Надя зашла к нему в кабинет по какому-то делу. Без дела она не заходила.
Каргин размышлял в тот момент над неточностью названия поэмы Маяковского «Облако в штанах». Облако никак в штанах не смотрелось, а если и смотрелось, то не эстетично, как выпирающий (у Хрущева был такой) живот.
В предложенной Маяковским образной конструкции присутствовала несовместимость материалов – плотных штанов и бесплотного облака.
Вот солнце, думал Каргин, совсем другое дело.
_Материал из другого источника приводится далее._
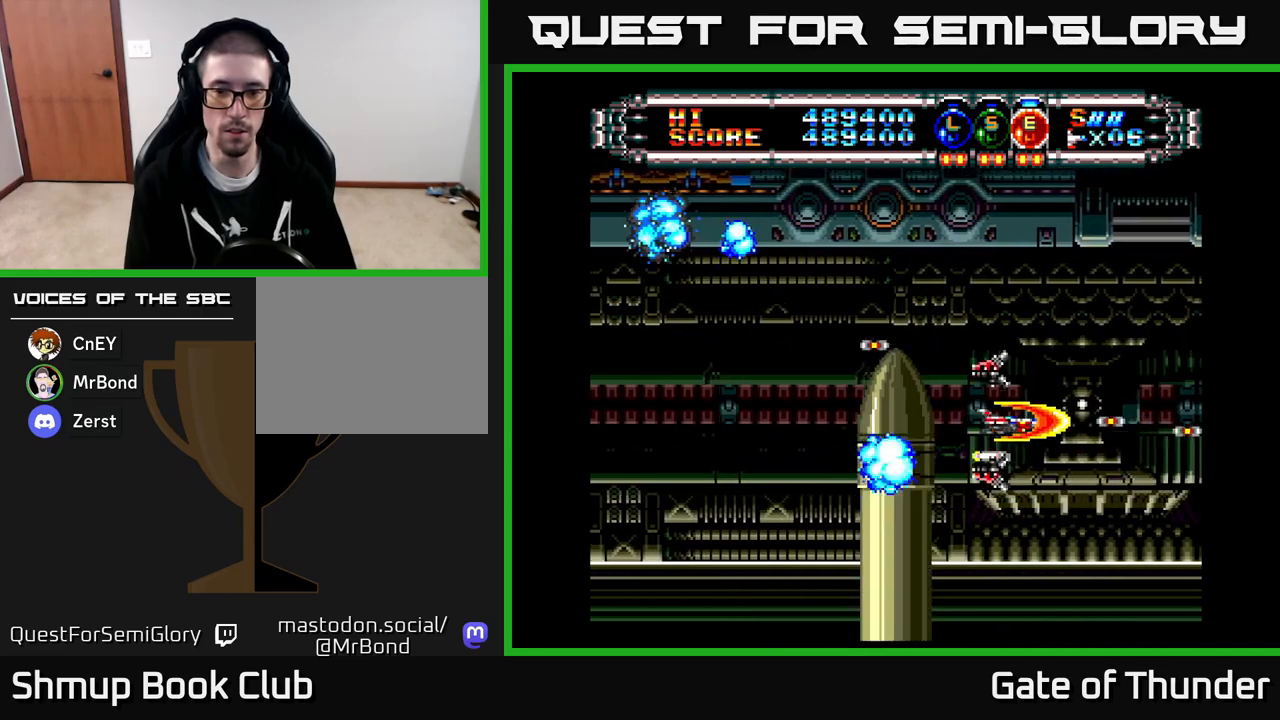
{"buttons": ["X", "DPAD_LEFT"], "left_stick": "center", "events": [[417, "DPAD_LEFT", "down"]]}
В тот момент оно как раз вставило лучи, как ноги, в штанины двух вертикальных перистых облаков. Одна штанина, правда, оказалась короче другой. Каргин тут же вспомнил, что солнце (не суть важно в перистых перекрученных штанах или в огненном неглиже) приходило к поэту на дачу, после чего тот укрепился в решении «светить – и никаких гвоздей!».
Маяковский был гением.
Каргин был никем, средней руки чиновником с раздвоенным сознанием, однако он тоже вознамерился светить.
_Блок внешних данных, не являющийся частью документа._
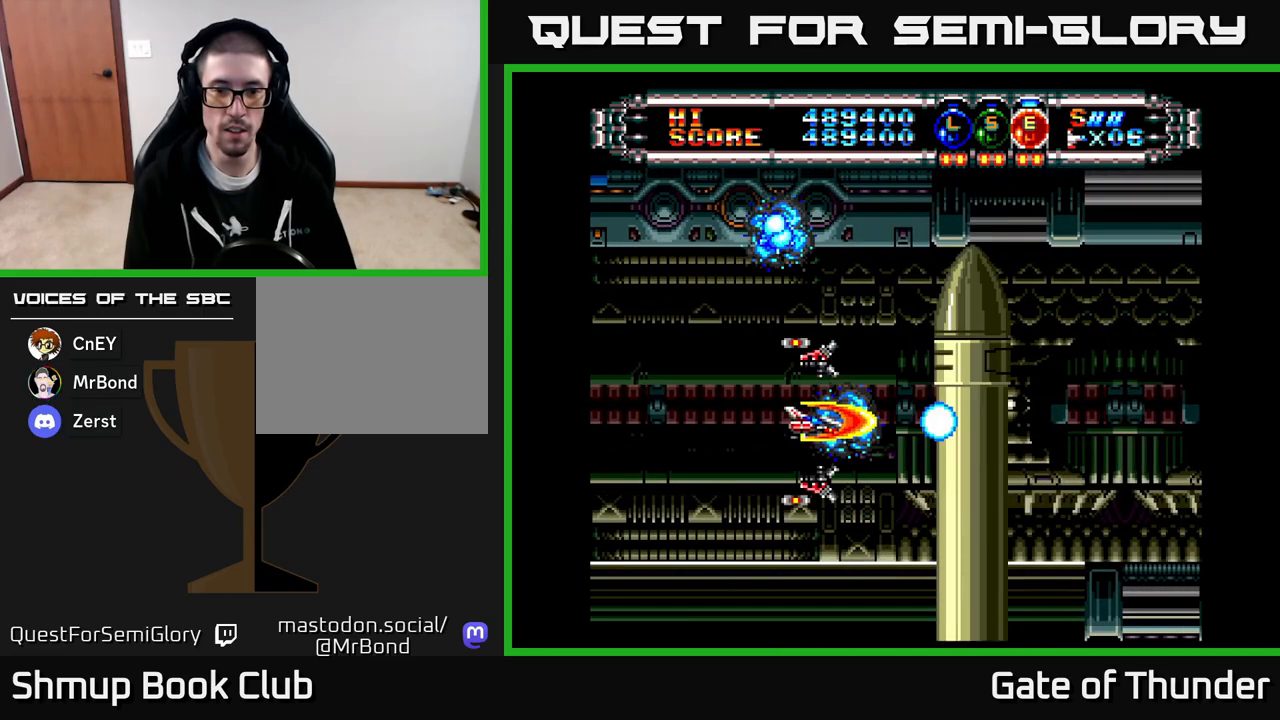
{"buttons": ["X", "DPAD_UP"], "left_stick": "center", "events": [[367, "DPAD_RIGHT", "down"], [483, "DPAD_RIGHT", "up"], [483, "DPAD_UP", "down"]]}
– Видишь ли, я… – он осторожно взял за руку, доверительно заглянул Наде в глаза, – работаю над конституцией… личности. Что-то вроде основного закона человека.
– И в чем он? – Надина рука никак не отозвалась на дружеское прикосновение.
Иногда Каргину казалось, что в мире не осталось вещей, способных удивить Надю. Или она верила всему, что слышала, принимала все за чистую монету. Или же не верила никому и ничему, принимала все за грязную монету. Но было, возможно, и третье объяснение: Надя существовала отдельно как от правды, так и ото лжи, так сказать, по ту сторону монетаризма. Происходящее ее не интересовало, а потому и не могло удивить.
– Надеюсь, не в том, что человек – это звучит гордо? – спросила Надя.
– В неотъемлемом праве человека предпринимать действия, направленные на изменение окружающей действительности с целью ее исправления! – как с листа отчеканил Каргин, хотя еще мгновение назад понятия не имел об основном законе человека. Он знал, кому и чему собирается светить, но пока не знал, где взять гвозди, чтобы приколотить лампу. Может, не надо их искать, малодушно подумал Каргин, как бы меня самого не приколотили этими гвоздями…
– Зачем человеку предпринимать такие действия? – поинтересовалась Надя.
– Чтобы сделать действительность лучше, чище, честнее, справедливее… – Закон стремительно, как мумия из фантастического фильма, обрастал словесной плотью. – Мне продолжать или достаточно этих определений? – недовольно посмотрел на Надю Каргин.
Если опция «удивление» у нее перманентно находилась в положении «выкл.», то опция «тупизм» довольно часто пребывала в положении «вкл.». Хотя иногда Каргину казалось, что под показным Надиным «тупизмом» маскируется иная – универсальная – опция, претендующая на управление всей программой. Каргину это не нравилось. Он считал, что программой исправления действительности должен управлять он – автор основного закона человека.
– Для кого сделать? – продолжила Надя игру в «тупизм».
– Для всех, – коротко и тупо ответил Каргин. Он решил бить Надю ее же оружием.
– Для всех невозможно, – пожала плечами Надя.
– Это почему? – надменно поинтересовался Каргин.
– Один не может решать за всех, – ответила Надя. – Как ты можешь знать, что нужно всем?
– Иисус Христос знал, – возразил Каргин, мысленно прося у Господа прощения за суесловие и гордыню. – И смог.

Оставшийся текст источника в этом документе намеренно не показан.